* **Your assignment**
Find the line that contains "Figure 4. The" in the entries below. Restate it and every line after it, word for word, with no pictures.

* **Extracted data**

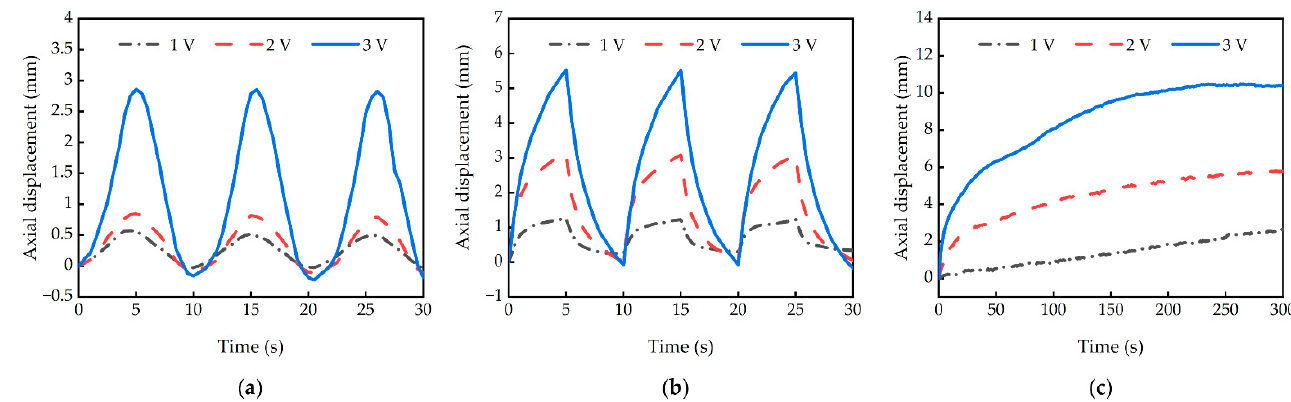
Figure 6. Axial displacements of the helical IPMC actuator under different signals with different amplitudes: ( a ) sinusoidal signal; ( b ) square wave signal; ( c ) DC signal.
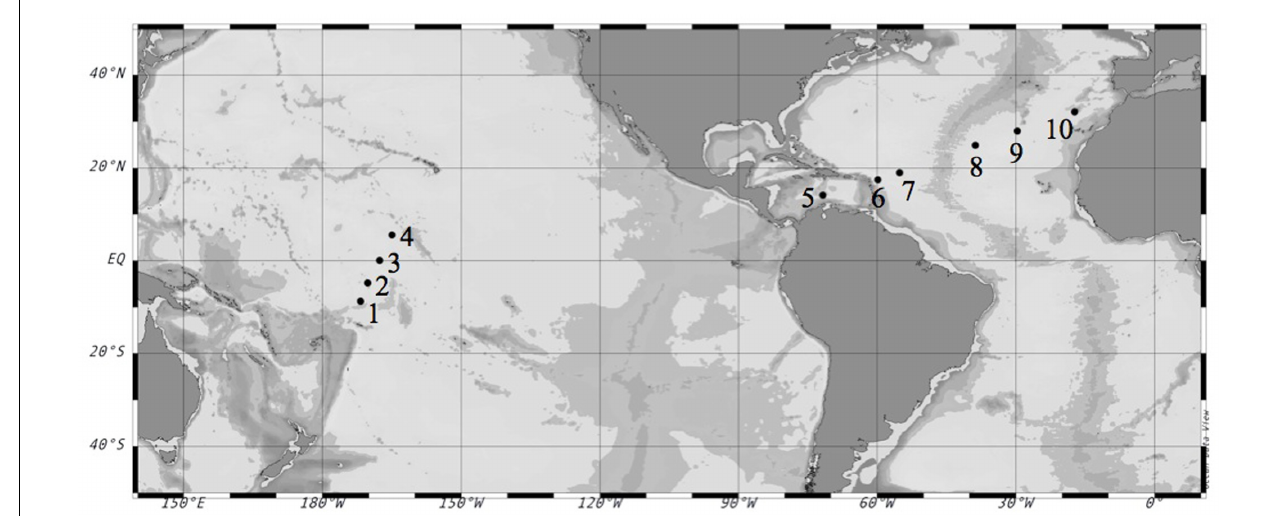
FIGURE 1 | Location of the selected stations during the Malaspina-2010 Expedition where the experiments were performed. Circles mark the number of each experiment. Coordinates are reported in Table 2 .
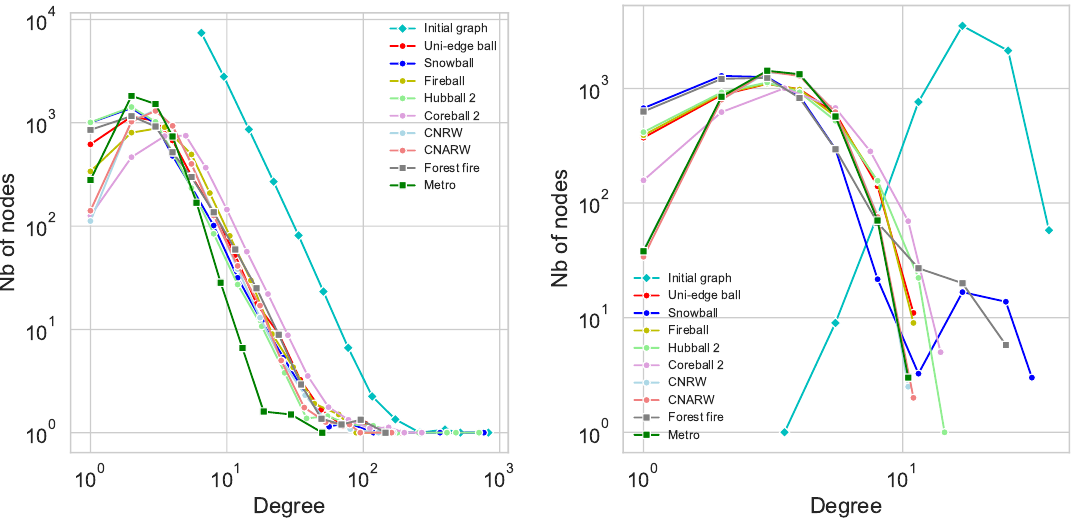
Figure 2. Degree distribution for different sampled graphs on Barabási-Albert (left) and Erd˝os-Renyi (right) random graphs. The sampling reduces the graph to 10% of its original size (50k nodes). The curve corresponding to the initial graph (not sampled) is in cyan. The different samplings provide close results. The slope is identical except for the Metropolis Hasting one, which is steeper for B-A and reaches a maximum shifted toward high degree nodes in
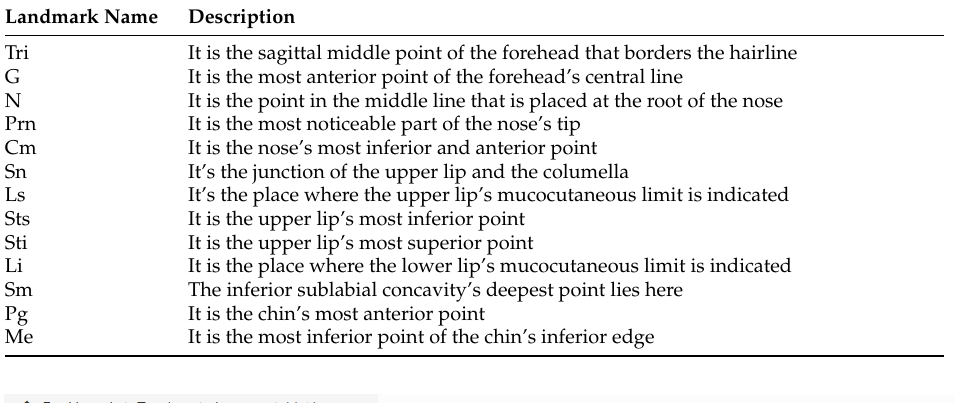
Table 1. The set of soft tissue landmarks.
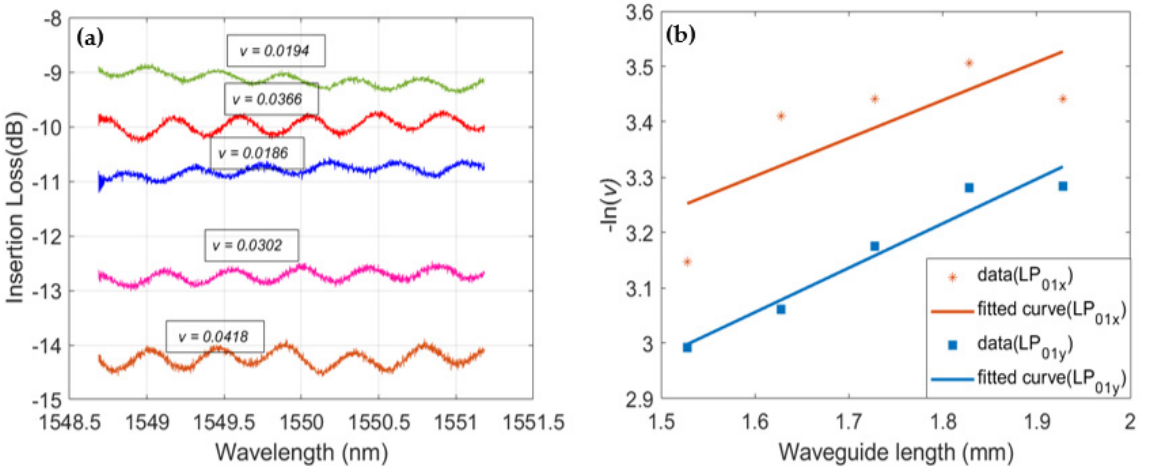
Figure 11. ( a ) Measured insertion loss variation of five identical waveguide samples of equal total length (1728 µm). ( b ) Loss regression analysis for estimation of waveguide propagation loss.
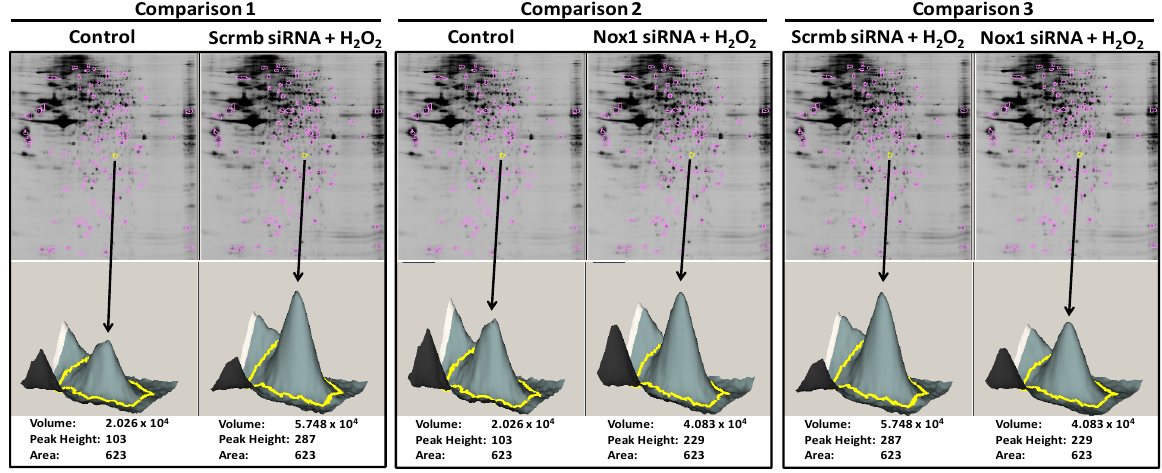
O treatment in a 2 2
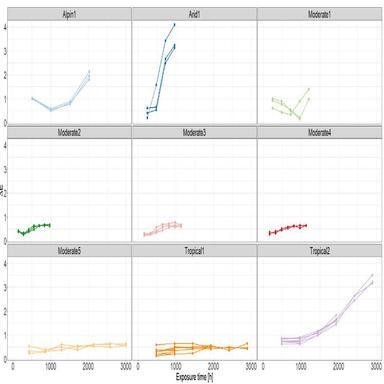
Change of colour parameter ΔE of the backsheets for the nine ageing actions.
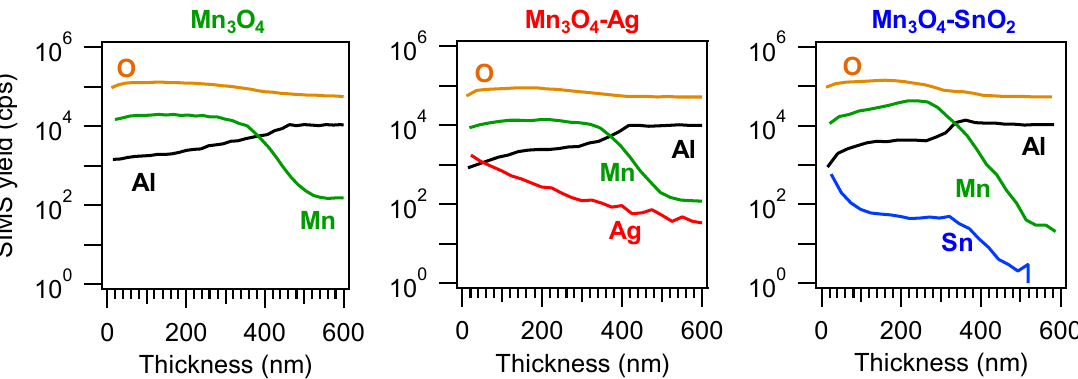
Figure 4. Secondary ion mass spectrometry (SIMS) depth profiles for Mn 3 O 4 , Mn 3 O 4 -Ag and Mn 3 O 4 -SnO 2 specimens.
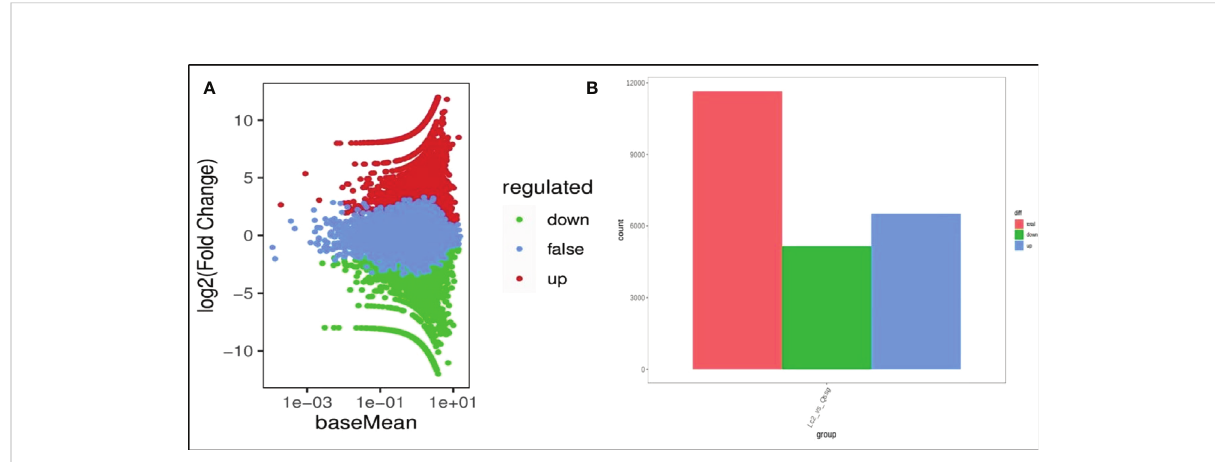
FIGURE 4 Differential gene expression between Qssg and Lc Actinidia arguta Sieb.Zucc .. (A) MA map of differential genes between Qssg and Lc fruits. (B) Columnar chart of the differential gene number in Qssg and Lc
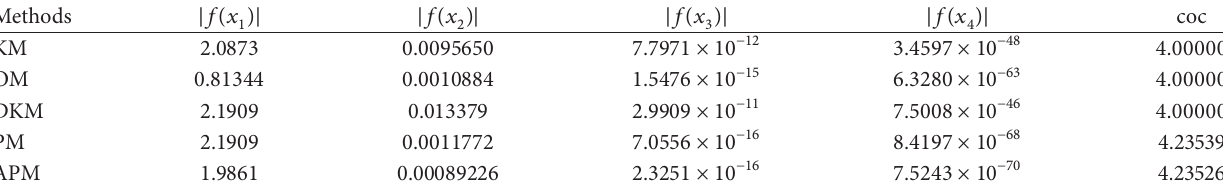
Table 2: Results of comparisons for Example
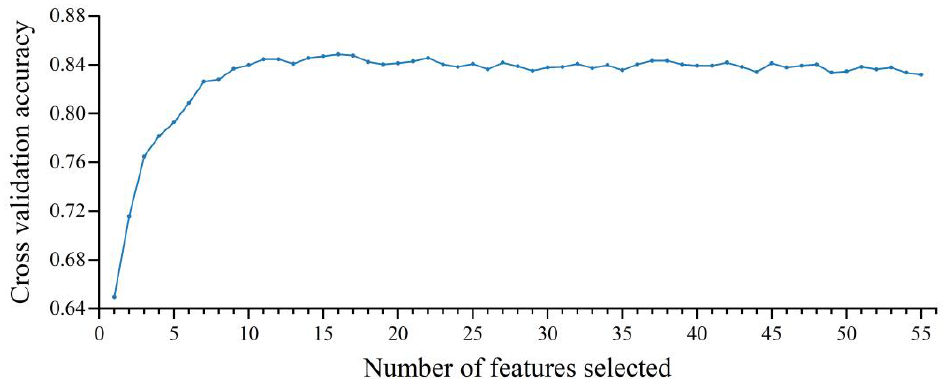
Figure 4. Recursive feature elimination of 55-dimensional features.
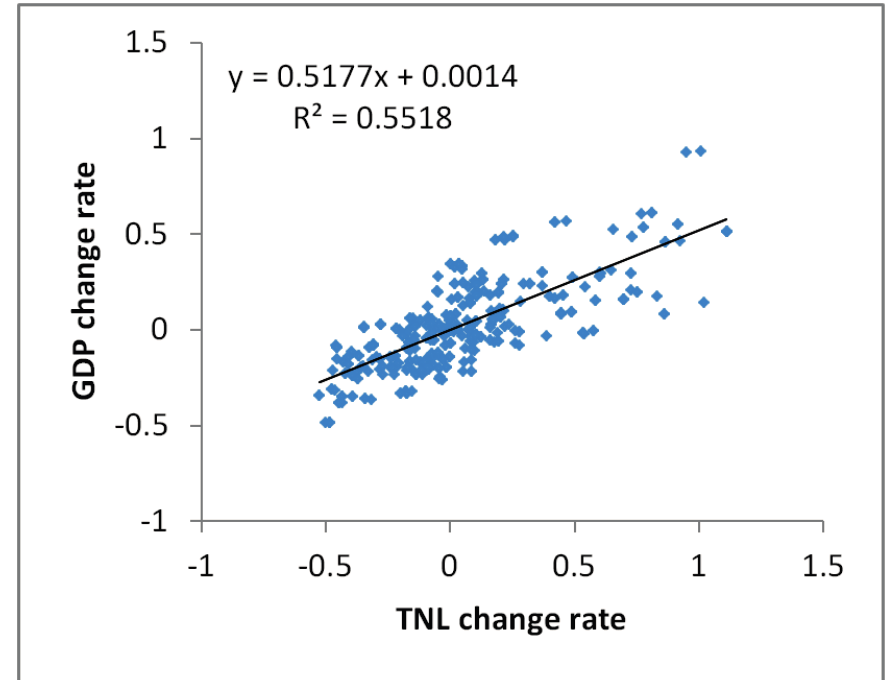
Figure 4. The scatter diagram showing the relationship between change rate of total nighttime light change rate and change rate of gross domestic product in Zimbabwe (Source: Li et al.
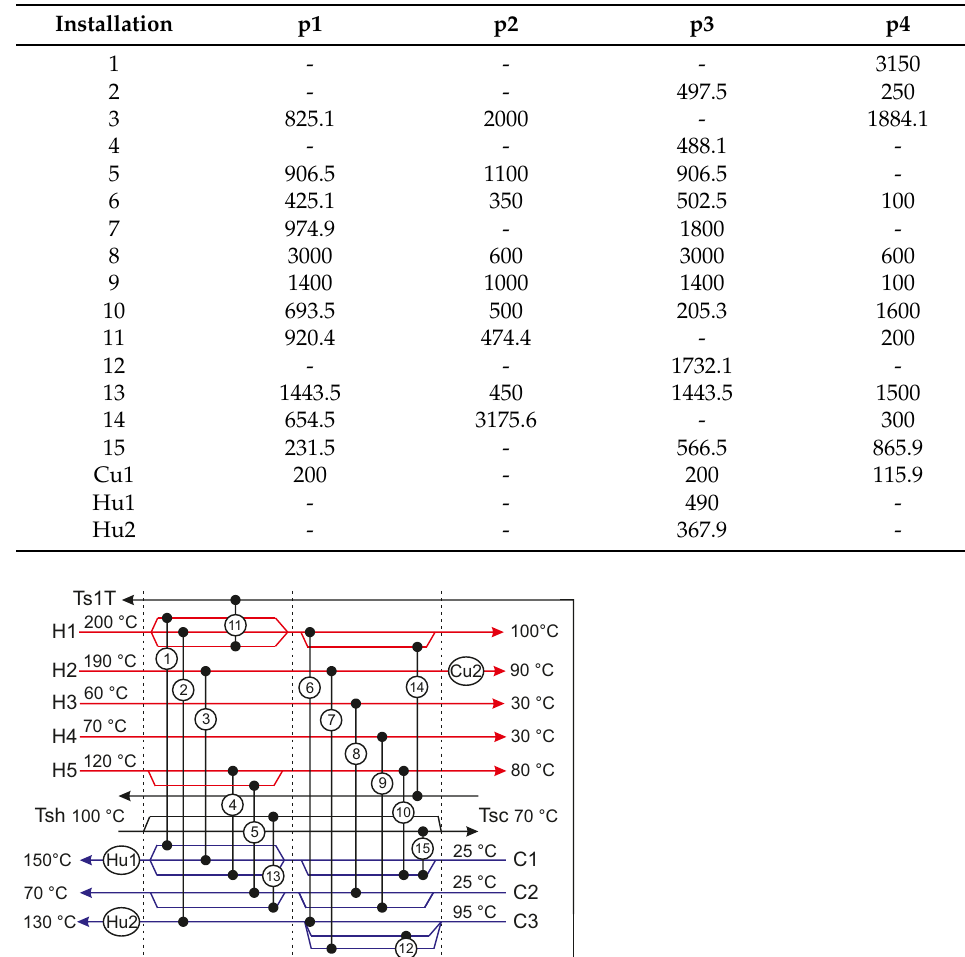
Table 6. Heat Flows and P el results with HP and ST options case 1 (kW).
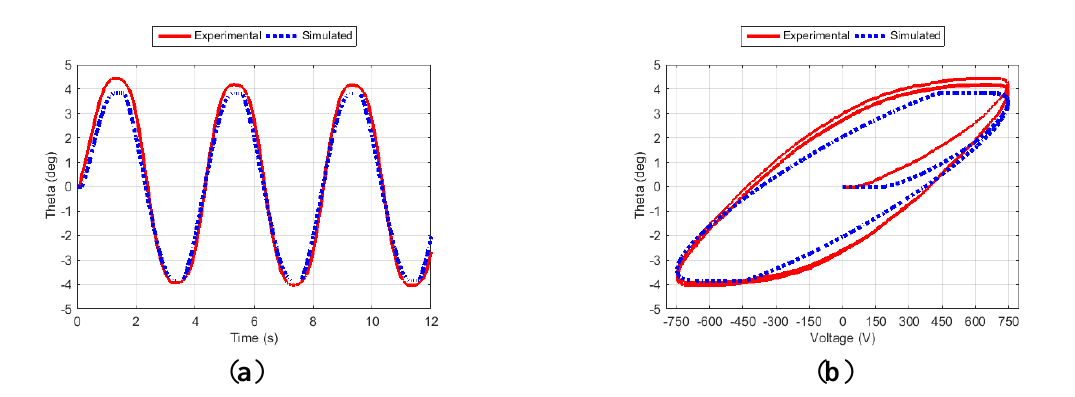
Figure 9. Fin angle ( a ) and hysteresis curve ( b ) for Case 7.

* **Task result**
Figure 4. The scatter diagram showing the relationship between change rate of total nighttime light change rate and change rate of gross domestic product in Zimbabwe (Source: Li et al.
Table 6. Heat Flows and P el results with HP and ST options case 1 (kW).
Figure 9. Fin angle ( a ) and hysteresis curve ( b ) for Case 7.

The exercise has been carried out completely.